In the post on Milutin Milankovitch I said I would be discussing the Milankovitch cycles and their impact on Earth’s climate. There are three main cycles in Earth’s relationship to the Sun that have been shown to have an effect on the recurring cycles of the Ice Ages. Two of them involve Earth’s axis, and one its orbit around the Sun. In this post, we will look at the eccentricity of Earth’s orbit.
Here’s a graphical view of the cycles:
The first thing to realize about planetary orbits, as demonstrated by Johannes Kepler, is that they are not circular. As a first approximation, all orbits are elliptical. They orbit the central body on an oval path, so sometimes the orbiting body is closer, while sometimes it is farther away. In other words, for part of the year Earth is closer to the Sun than it is on the other half of the orbit. Presently, we are at our closest during the part of the orbit where it is winter in the northern hemisphere. It seems quite nice that things would be set up that way, doesn’t it? The part of our planet that has more land and more people is closer to its heat source during the coldest part of the year.
How does this affect our climate, and what is orbital eccentricity anyway? As there is more land in the north and more water in the south, the current regime keeps us a little warmer. Incoming sunlight is reflected more by snow-covered land than by open water. It has a higher albedo. If the great northern continents had more snow cover, as they would in longer, colder winters, they would reflect more sunlight and cool even more. One ingredient for a possible ice age. One component in our current lack of glaciation.
Orbital eccentricity, the Milankovitch cycle in this post, is the name for how elliptical an orbit is. A nearly circular orbit is less eccentric, and a more elliptical one is more eccentric.
The astounding fact is that Earth’s orbit oscillates between more and less eccentric in a 100,000 year cycle. That variability is one of the astronomical factors that Milankovitch calculated in his quest to see if such things could contribute to the ice ages discovered by geologists. Currently the eccentricity is near its minimum — our orbit is nearly circular — with a difference of only about three percent between the smallest and greatest distance from the Sun in a year. This tends to keep us a little warmer. However, the eccentricity is increasing, which should lead to a cooling trend. When the orbit is more elliptical, with the Sun at one focus of the ellipse, the Earth spends more time farther from the Sun, out on the long end of the ellipse.
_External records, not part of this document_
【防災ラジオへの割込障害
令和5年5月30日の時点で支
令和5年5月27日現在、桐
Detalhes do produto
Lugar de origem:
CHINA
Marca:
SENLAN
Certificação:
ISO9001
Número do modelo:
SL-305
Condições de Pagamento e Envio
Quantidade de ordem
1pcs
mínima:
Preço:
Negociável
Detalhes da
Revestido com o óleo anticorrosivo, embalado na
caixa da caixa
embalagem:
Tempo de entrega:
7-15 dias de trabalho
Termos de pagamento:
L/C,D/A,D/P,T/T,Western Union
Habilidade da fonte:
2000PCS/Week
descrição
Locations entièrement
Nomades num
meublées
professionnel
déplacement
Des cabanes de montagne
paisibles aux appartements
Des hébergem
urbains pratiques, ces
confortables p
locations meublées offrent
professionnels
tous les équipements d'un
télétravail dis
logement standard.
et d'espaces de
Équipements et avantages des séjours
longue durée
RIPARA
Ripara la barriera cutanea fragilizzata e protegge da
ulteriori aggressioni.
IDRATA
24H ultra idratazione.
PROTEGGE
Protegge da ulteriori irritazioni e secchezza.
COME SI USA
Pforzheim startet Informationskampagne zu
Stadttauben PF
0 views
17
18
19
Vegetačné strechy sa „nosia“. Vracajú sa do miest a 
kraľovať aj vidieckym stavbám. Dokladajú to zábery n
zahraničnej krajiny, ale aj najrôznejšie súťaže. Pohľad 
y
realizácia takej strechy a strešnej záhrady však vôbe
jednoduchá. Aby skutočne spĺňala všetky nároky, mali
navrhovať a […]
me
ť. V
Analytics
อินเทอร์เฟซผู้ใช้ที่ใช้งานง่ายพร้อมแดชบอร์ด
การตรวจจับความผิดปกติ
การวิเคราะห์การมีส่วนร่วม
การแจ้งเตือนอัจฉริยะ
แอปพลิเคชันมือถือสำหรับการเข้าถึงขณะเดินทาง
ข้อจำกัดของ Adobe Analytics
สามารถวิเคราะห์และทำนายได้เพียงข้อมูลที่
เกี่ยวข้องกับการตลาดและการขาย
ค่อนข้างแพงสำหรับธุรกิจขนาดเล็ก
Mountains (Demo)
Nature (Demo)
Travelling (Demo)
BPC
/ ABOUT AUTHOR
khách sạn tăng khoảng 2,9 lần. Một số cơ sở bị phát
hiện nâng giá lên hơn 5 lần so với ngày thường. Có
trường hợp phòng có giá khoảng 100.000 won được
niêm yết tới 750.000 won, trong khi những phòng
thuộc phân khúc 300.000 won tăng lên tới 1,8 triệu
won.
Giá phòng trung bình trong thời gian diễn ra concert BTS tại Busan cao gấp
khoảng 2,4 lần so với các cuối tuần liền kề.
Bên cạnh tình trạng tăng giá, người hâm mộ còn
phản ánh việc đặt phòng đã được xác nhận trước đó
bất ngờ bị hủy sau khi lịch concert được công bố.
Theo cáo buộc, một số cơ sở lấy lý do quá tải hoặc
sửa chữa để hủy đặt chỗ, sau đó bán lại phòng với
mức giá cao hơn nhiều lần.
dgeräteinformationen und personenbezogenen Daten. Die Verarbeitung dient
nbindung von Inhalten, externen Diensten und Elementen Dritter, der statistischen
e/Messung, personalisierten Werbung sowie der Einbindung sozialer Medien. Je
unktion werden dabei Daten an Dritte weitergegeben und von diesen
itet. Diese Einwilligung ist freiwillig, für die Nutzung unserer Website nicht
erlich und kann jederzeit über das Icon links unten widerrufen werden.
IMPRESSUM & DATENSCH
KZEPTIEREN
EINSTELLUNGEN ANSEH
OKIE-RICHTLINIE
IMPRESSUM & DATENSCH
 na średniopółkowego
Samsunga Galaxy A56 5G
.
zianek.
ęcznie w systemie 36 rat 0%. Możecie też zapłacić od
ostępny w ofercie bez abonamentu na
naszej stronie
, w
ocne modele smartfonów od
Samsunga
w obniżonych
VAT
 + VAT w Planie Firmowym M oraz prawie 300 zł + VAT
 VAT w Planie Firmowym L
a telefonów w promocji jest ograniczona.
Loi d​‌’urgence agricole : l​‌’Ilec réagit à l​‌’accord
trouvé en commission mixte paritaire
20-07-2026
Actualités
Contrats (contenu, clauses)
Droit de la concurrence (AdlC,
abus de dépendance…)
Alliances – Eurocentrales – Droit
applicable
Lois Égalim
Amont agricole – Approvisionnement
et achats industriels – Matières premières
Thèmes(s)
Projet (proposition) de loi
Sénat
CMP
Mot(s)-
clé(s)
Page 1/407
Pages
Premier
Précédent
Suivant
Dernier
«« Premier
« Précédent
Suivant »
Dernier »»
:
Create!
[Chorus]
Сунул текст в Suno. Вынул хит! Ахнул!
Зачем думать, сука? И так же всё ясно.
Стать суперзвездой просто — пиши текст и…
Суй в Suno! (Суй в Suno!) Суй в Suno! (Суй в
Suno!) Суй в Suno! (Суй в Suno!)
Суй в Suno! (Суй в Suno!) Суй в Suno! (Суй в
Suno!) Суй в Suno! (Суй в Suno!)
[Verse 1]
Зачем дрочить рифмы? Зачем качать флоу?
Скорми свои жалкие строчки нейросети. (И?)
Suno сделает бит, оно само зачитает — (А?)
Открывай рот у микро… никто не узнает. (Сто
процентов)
This leads to a gradual cooling trend, contributing to the possibility of accumulating snow and ice. On average during this latest Ice Age, comprising the last few million years, the approximately 100,000 year cycles are roughly 80% cold and glacial, and 20% warm and interglacial.
The 100,000 year cycle in Earth’s orbital eccentricity is the dominant cycle contributing to cooling and warming. The other, shorter cycles make their contribution when they ‘sync’ up with the big one. We’ll talk about those cycles in future posts, beginning with axial obliquity.